Friday, February 8, 2008

Creating Belonging



Dreams are curious creations. Parents often have dreams for their children, and children often have dreams of their own. Since I have lived over half of a century, I have observed that children seldom live the dreams of their parents, but they will more often than not live the morals and values of their parents. Dreams cannot be touched, smelled, tasted, heard of seen but dreams are often so real that these very concrete senses are used to describe what a dream is.

During adolescence, a parent often mourns the loss of their dreams as the youth careens forward through puberty and the licentious and libelous culture in which Americans now find themselves captured.

With a diagnosis of autism, that mourning comes much sooner. Why?

This earlier mourning is actually a gift, a gift in which the parent is invited to become a better person. Sadly, the bond of marital commitment can break under the stress of caring for, advocating for, and grieving for the “lost” child of dreams.

But the dreams still exist; they have only changed shape.

My mom thought I was the perfect baby. I was very quiet. My earliest memories are of dust motes sparkling in the sunbeam coming through the kitchen window in our apartment and the theme songs from the soap operas which my mom watched while ironing, folding clothes, and cooking meals. I didn’t talk until I was three and then I came out with full sentences, so I wasn’t like the colicky chattering daughters whom her sisters-in-law had to raise.

My family didn’t grow up with books, only music on the old vinyl records and soap operas. I have often wondered, given the taciturn silence of my engineering father and the timid quiet of my mother, how I even learned to talk, when I realized I must have learned from the television—from soap operas. How mortifying!

Along with silence, which was loud to me, I was drawn to Nature. This resulted in my adventuring off at a very young age to explore the woodlands. I have an early memory of toddling off behind the apartment towards some woods near a new shopping plaza. Followed by a memory of my mom running after me in abject fear. My poor mom!

This was only the beginning of Nature Adventures, or as I came to call them, Getting Lost on Purpose Adventures.

But I was never lost. I loved the woodlands. Each tree was a personal friend, and the water was especially wonderful. There was a lake, a reservoir, and also an energetic stream easily reached en route to and from elementary school. I saw the forest and stream as my reward for dealing with the inanity of young children babbling and scrabbling and teachers who taught unimportant lines and dots...words.

The idea here is that what is lost for one soul is found for another soul.

It was not until well into young adulthood that I felt the social stigma of being odd. And thus it was that I lost my childhood sense of belonging and of being at peace. I tried to ignore the sparkies and dappled Light, the colors swirling about people that actually prevented me from perceiving their faces.

But I belonged to the Light, to G-d. I don’t belong to another person, another human. And my birth children do not belong to me. After nearly 30 years of seeking some reality amongst the earth people, I relinquish that search and return the peace and beauty of my truth.

Which leads me back to people, to dreams lost, to good intentions but hurtful results.

The most important gift or skill to pass on to a soul living in autism is forgiveness of one’s self. The parent forgives herself for grieving to the point where she cannot see her true child.
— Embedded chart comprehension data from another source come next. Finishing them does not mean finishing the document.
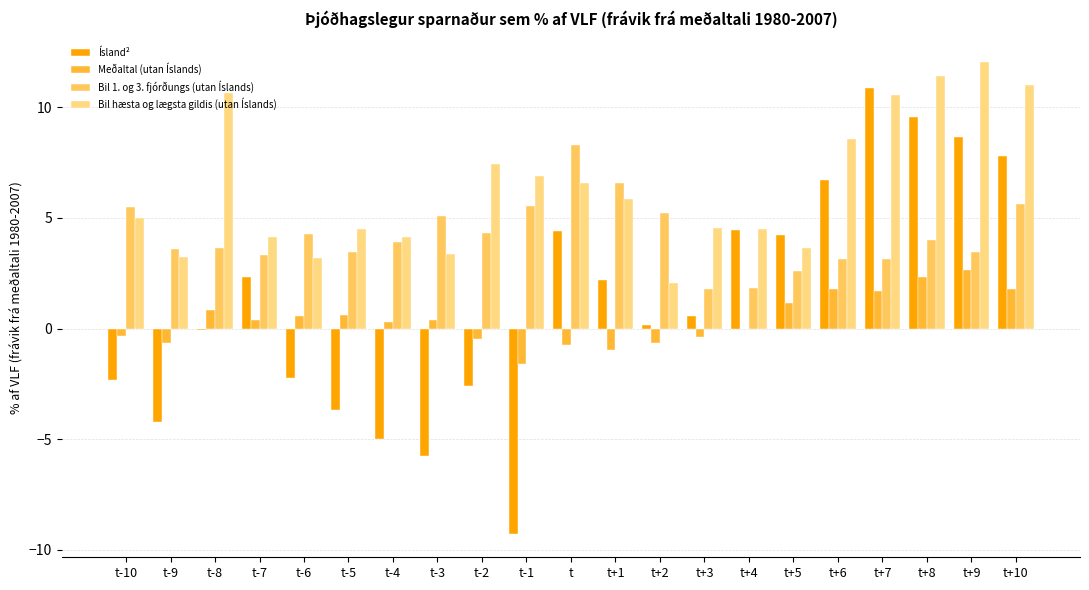

How many distinct data groups are displayed?

4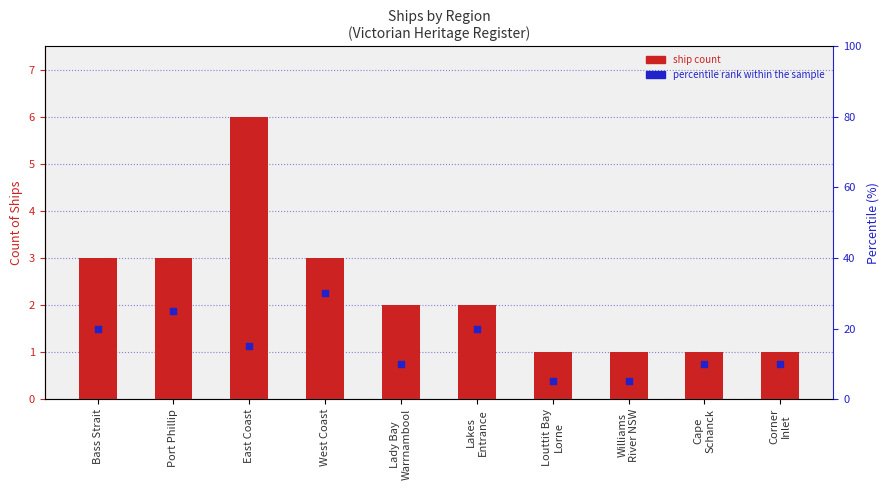

Which series contains the highest Y value?

Percentile rank within sample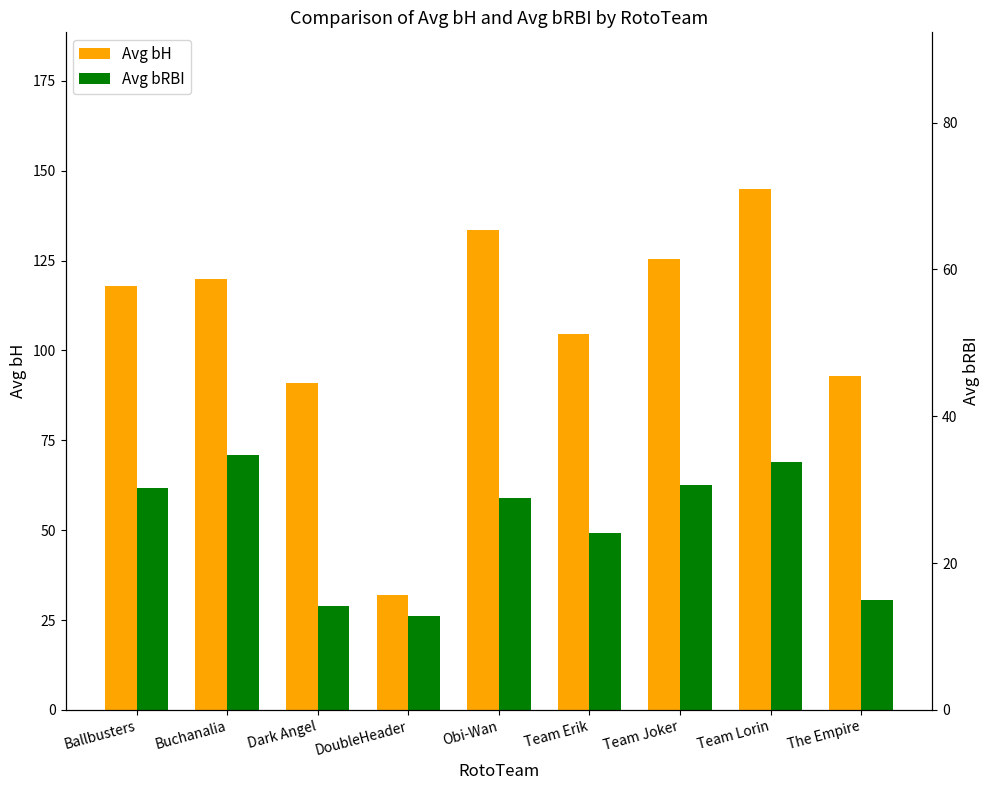

The value of Avg bRBI at Buchanalia is 71.0. True or false?

True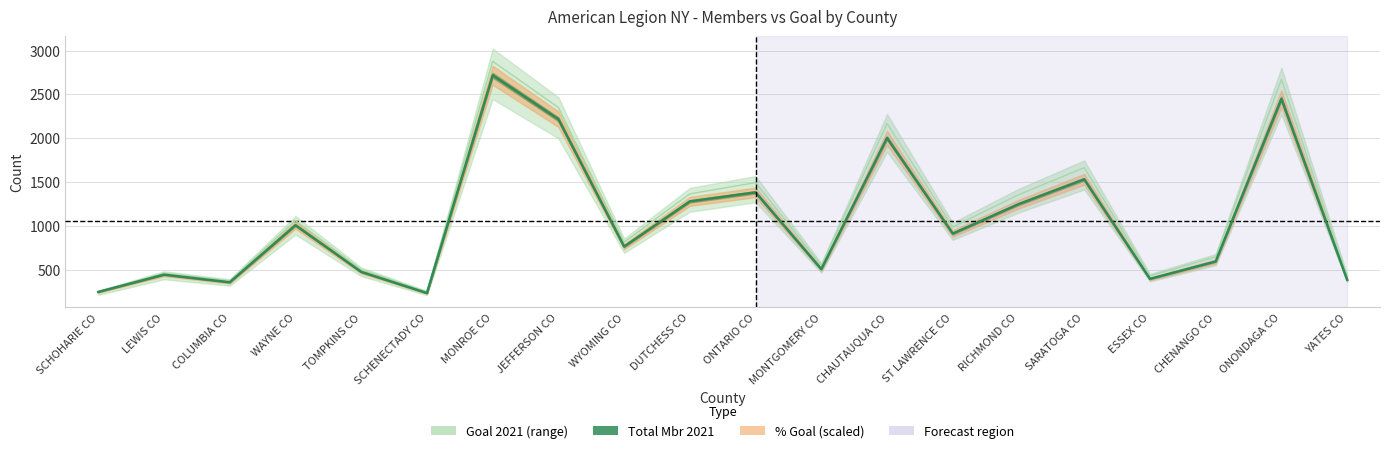

How many data points in Total Mbr 2021 are less than 910?

10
The educator forgives himself for demanding control, which can only minimally impact the spirit of autism. The therapist forgives herself for presuming deficit and lack of personhood and intelligence. They all ask the person with a different brain for forgiveness.

And the relationship changes. The healing begins. The love can happen.

Birth a new dream. Anticipate change. Love yourself and the beloved will perceive the truth and radiance of that love.


Dream in love, not loss. The colors that I see tell the truth of a person. When I can look into a human’s eyes I look for the same Stars in the night sky, the same sparkles of Light in a sunbeam, the same dappling light flirting through leaves on a summer afternoon.

Join my world won’t you? The dream is about beauty, truth, and love.